RECORDED INFORMATION:
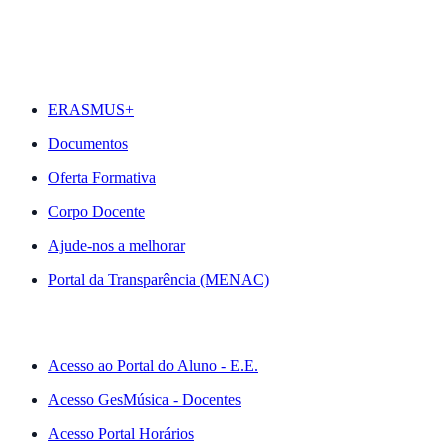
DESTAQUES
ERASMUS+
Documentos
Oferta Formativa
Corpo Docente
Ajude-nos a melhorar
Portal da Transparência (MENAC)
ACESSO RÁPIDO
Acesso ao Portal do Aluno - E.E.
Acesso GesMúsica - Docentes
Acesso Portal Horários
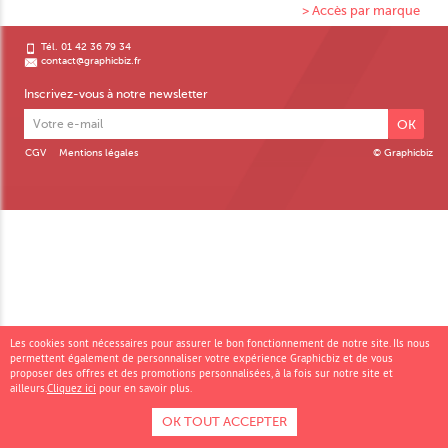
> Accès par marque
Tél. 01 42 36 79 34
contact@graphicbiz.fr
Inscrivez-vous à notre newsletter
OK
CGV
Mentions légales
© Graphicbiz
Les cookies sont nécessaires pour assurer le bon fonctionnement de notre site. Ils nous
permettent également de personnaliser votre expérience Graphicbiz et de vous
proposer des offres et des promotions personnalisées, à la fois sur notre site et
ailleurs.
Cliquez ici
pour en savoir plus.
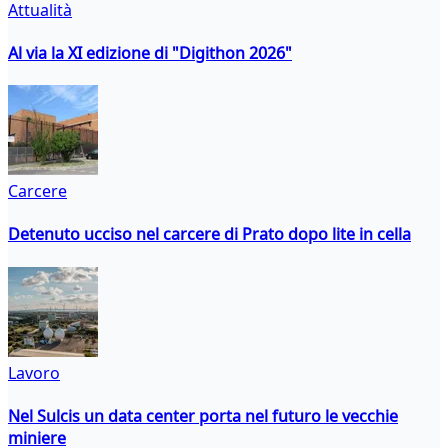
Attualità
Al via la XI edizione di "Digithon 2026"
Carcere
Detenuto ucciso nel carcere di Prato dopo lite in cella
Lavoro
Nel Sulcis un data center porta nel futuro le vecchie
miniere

PROMPT:
Go through the entries and copy each line holding the string "Portal".

RESPONSE TO THE TASK:
Portal da Transparência (MENAC)
Acesso ao Portal do Aluno - E.E.
Acesso Portal Horários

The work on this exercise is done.